Marginalisierung ist ein Prozess, bei dem sozial schwächere Bevölkerungsschichten an den Rand (margin) der Gesellschaft gedrängt werden und dadurch nicht mehr am wirtschaftlichen und gesellschaftlichen Leben teilnehmen können. Der gleiche Prozess kann in allen Sphären des gesellschaftlichen Lebens vor sich gehen, also auch im Bereich der Religion.

Als Vietnamkrieg wurde die letzte, besonders verlustreiche Etappe (ca. 1964 - 1974) in einem dreißigjährigen bewaffneten Konflikt bezeichnet, der 1946 mit dem Widerstand der vietnamesischen Kommunisten und anderer Gruppierungen gegen die französische Kolonialmacht begonnen hatte. Daran beteiligten sich mehrere Staaten, in erster Linie Vietnam, die USA, die Sowjetunion u.a.

Aufgaben zum Text

1. Ergänzen Sie die fehlenden Wörter in den Sätzen:

Seit der …………… ist in Deutschland das ………….. Kinderbescherfest vom ………………... auf das Weihnachtsfest verlagert. Jedes Jahr erscheinen in Zeitschriften …………… Artikel zum Problem, wie man Weihnachten in seiner ……………. Gestalt ……………….. könnte. Die Flucht an …………….. bewahrt nicht vor ……………………… und Touristensentimentalität. Die durch die Festideologie ………….. Nötigung zur Harmonie ………… die Brüchigkeit von ………………....den Beziehungen.

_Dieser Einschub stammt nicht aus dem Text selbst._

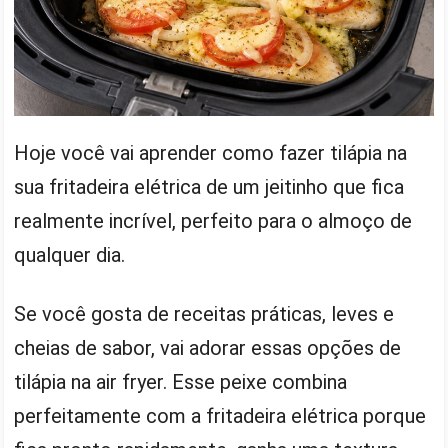
Hoje você vai aprender como fazer tilápia na
sua fritadeira elétrica de um jeitinho que fica
realmente incrível, perfeito para o almoço de
qualquer dia.
Se você gosta de receitas práticas, leves e
cheias de sabor, vai adorar essas opções de
tilápia na air fryer. Esse peixe combina
perfeitamente com a fritadeira elétrica porque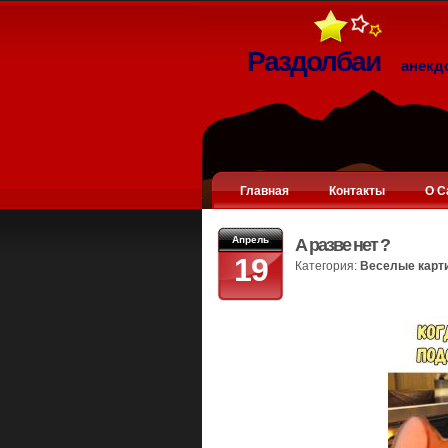
Раздолбаи
анекд
Главная
Контакты
О С
Апрель
А разве нет ?
19
Категория:
Веселые карт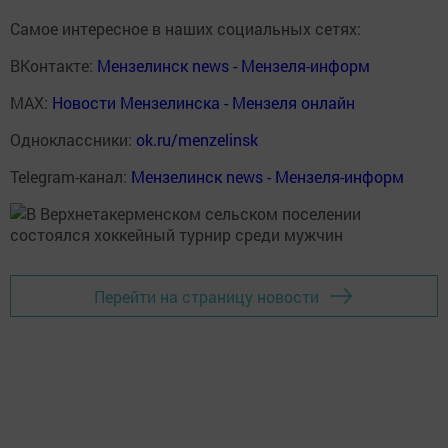
Самое интересное в наших социальных сетях:
ВКонтакте:
Мензелинск news - Мензеля-информ
MAX:
Новости Мензелинска - Мензеля онлайн
Одноклассники:
ok.ru/menzelinsk
Telegram-канал:
Мензелинск news - Мензеля-информ
Перейти на страницу новости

2. Welche gesellschaftliche Rolle spielt heute das Weihnachtsfest in Deutschland?

3. Besprechen Sie mit Ihren Studienkollegen die Fragen:

- ist das Weihnachtsfest wirklich eine Krisenzeit?

- worauf ist das zurückzuführen und wovon hängt das ab?

- kann die Situation verbessert werden?

4. Erklären Sie die Bedeutung folgender Wörter und Ausdrücke aus dem Text. Aktivieren Sie diese Wörter in Sätzen.

an Bedeutung deutlich übertroffen sein, das Bescherfest, verlagern, beheimatet sein, in trauter Eintracht, inszenierte Harmonie, Ausdifferenzierung familialer Lebensformen, ein erheblicher Teil, besinnlich, akute Krise, die Brüchigkeit von Beziehungen.

5. Besprechen Sie mit Ihren Kollegen folgende Themen:

der christliche Gehalt des Festes;

der stabilisierende Faktor für die Volkskirche;

das Fest der bürgerlichen Familienideologie;

das Konsumfest als Wirtschaftsfaktor;

das Friedensfest;

Weihnachten als Last;

Weihnachten als Krisenzeit.

Machen Sie einen ausführlichen Bericht über Weihnachten, wobei Sie verschiedene Standpunkte beleuchten.

6. Was gibt es Gemeinsames beim Feiern des Weihnachtsfestes in Deutschland und des Neujahrsfestes in unserem Land, was ist unterschiedlich? Welche Traditionen stimmen dank ihrem gemeinsamen Ursprung überein?